As soon as the paperwork are listed, we will question them utilizing Lucene queries. Within the following instance, we use a easy TermQuery to search out and print paperwork that match the time period. “jane.”

import org.apache.lucene.evaluation.Analyzer;
import org.apache.lucene.evaluation.commonplace.StandardAnalyzer;
import org.apache.lucene.doc.Doc;
import org.apache.lucene.index.DirectoryReader;
import org.apache.lucene.index.IndexReader;
import org.apache.lucene.index.Time period;
import org.apache.lucene.search.*;
import org.apache.lucene.retailer.Listing;
import org.apache.lucene.retailer.FSDirectory;

import java.io.IOException;
import java.nio.file.Paths;

public class SimpleSearchApplication {
    public static void primary(String() args) throws IOException {
        String INDEX_DIRECTORY = "listing";
        Listing indexDirectory = FSDirectory.open(Paths.get(INDEX_DIRECTORY));
        Analyzer analyzer = new StandardAnalyzer();
        MyIndexer indexer = new MyIndexer(indexDirectory, analyzer);
        indexer.indexDocuments();

        // Search on the listed paperwork
        IndexReader indexReader = DirectoryReader.open(indexDirectory);
        IndexSearcher searcher = new IndexSearcher(indexReader);

        // Assemble a Time period question to seek for the title "jane"
        Question question = new TermQuery(new Time period("title", "jane"));
        int maxHits = 10;

        TopDocs searchResults = searcher.search(question, maxHits);

        System.out.println("Paperwork with title 'jane':");
        for (ScoreDoc scoreDoc : searchResults.scoreDocs) {
            Doc doc = searcher.doc(scoreDoc.doc);
            System.out.println("title: " + doc.get("title") + ", electronic mail: " + doc.get("electronic mail"));
        }
        indexReader.shut();
    }
}

The above code returns the next outcome:

Paperwork with title 'jane':
title: jane, electronic mail: (electronic mail protected)

Conclusion

Apache Lucene is a strong search library that permits the event of high-performance search functions. With the introduction of Lucene 9.9, vital enhancements to question analysis, vector search, and different options have improved its capabilities. All through this information, we cowl the basic elements of Lucene, how indexers and search engines like google work, and how you can create a easy search utility in Java. Moreover, we discover the several types of search queries supported by Lucene. Armed with this data, it is best to now really feel assured in your understanding of Lucene and be ready to create extra superior search functions utilizing its highly effective options.

Key takeaways

Apache Lucene is a robust Java library that may carry out super-fast full-text searches.
Lucene helps a number of varieties of queries that go well with totally different search use circumstances.
Lucene types the spine of a number of high-performance search functions like Elasticsearch, Solr, Nrtsearch, and so forth.
Lucene IndexWriter and IndexSearcher are vital courses that allow quick indexing and looking out.

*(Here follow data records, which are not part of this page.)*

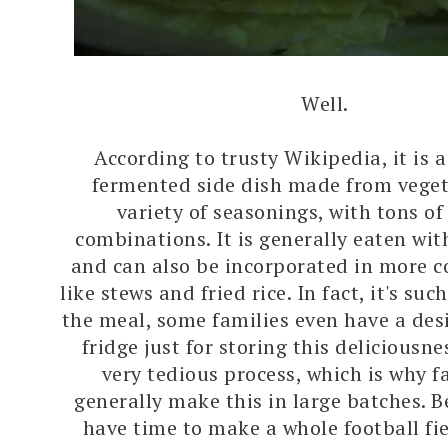
Well.
According to trusty Wikipedia, it is a
fermented side dish made from veget
variety of seasonings, with tons of
combinations. It is generally eaten wi
and can also be incorporated in more 
like stews and fried rice. In fact, it's suc
the meal, some families even have a de
fridge just for storing this deliciousnes
very tedious process, which is why fa
generally make this in large batches. B
have time to make a whole football fie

Ceaselessly requested questions

q1. Does Lucene assist Python?

A. Sure, Apache Lucene has a PyLucene undertaking that helps Python search functions.

q2. What are the totally different open supply search engines like google obtainable?

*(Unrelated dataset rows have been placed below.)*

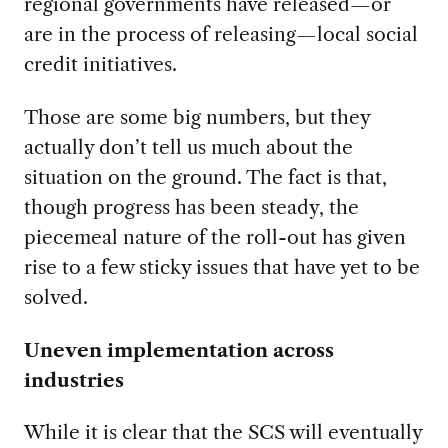
regional governments have released—or
are in the process of releasing—local social
credit initiatives.
Those are some big numbers, but they
actually don’t tell us much about the
situation on the ground. The fact is that,
though progress has been steady, the
piecemeal nature of the roll-out has given
rise to a few sticky issues that have yet to be
solved.
Uneven implementation across
industries
While it is clear that the SCS will eventually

A. Some open supply search engines like google embody Solr, Open Search, Meilisearch, Swirl, and so forth.

q3. Does Lucene assist semantic and vector search?

A. Sure, it does. Nevertheless, the utmost dimensions for vector fields are restricted to 1024, a quantity that’s anticipated to extend sooner or later.

q4. What are the totally different relevance scoring algorithms?

A. A few of them embody Time period Frequency Inverse Doc Frequency (TF-IDF), Greatest Match 25 (BM25), Latent Semantic Evaluation (LSA), Vector Area Fashions (VSM), and so forth.

q5. What are some examples of complicated queries supported by Lucene?

A. Some examples of complicated queries embody fuzzy queries, extension queries, multi-phrase queries, common expression queries, and so forth.

The media proven on this article will not be the property of Analytics Vidhya and is used on the writer’s discretion.